━━━ Data for this task ━━━

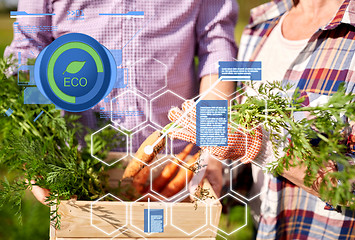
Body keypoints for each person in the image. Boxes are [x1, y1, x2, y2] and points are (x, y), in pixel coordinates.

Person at [5, 0, 239, 203]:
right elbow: (29, 51)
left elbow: (217, 50)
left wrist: (211, 151)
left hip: (175, 169)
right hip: (80, 169)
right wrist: (35, 154)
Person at [168, 0, 355, 238]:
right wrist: (214, 162)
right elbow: (236, 105)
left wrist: (258, 146)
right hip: (264, 229)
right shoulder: (261, 24)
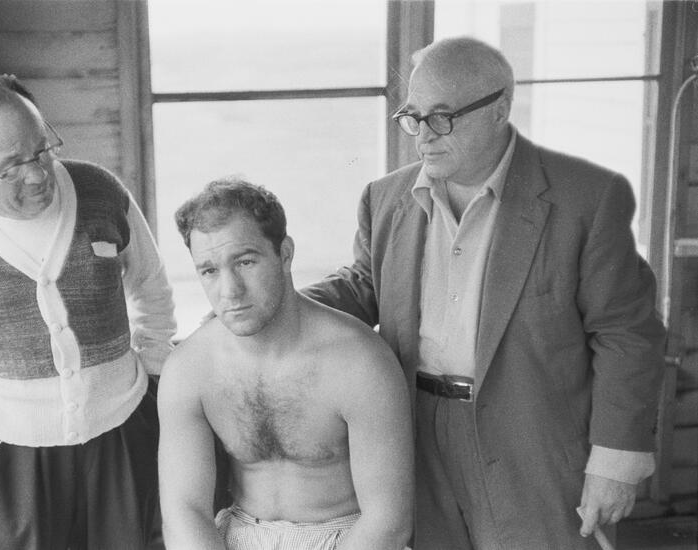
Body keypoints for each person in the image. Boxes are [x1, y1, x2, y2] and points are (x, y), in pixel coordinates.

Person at [302, 36, 666, 549]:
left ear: (499, 109)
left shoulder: (587, 198)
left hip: (535, 439)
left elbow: (626, 333)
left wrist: (615, 463)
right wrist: (279, 307)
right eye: (413, 117)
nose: (423, 137)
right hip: (415, 433)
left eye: (442, 117)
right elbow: (365, 285)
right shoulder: (384, 198)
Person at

━━━

Task statement -> An exact repeat of the lines from the one containing "left wrist: (615, 463)" through the final line of the entries is the whole answer.

Finished task ->
left wrist: (615, 463)
right wrist: (279, 307)
right eye: (413, 117)
nose: (423, 137)
right hip: (415, 433)
left eye: (442, 117)
right elbow: (365, 285)
right shoulder: (384, 198)
Person at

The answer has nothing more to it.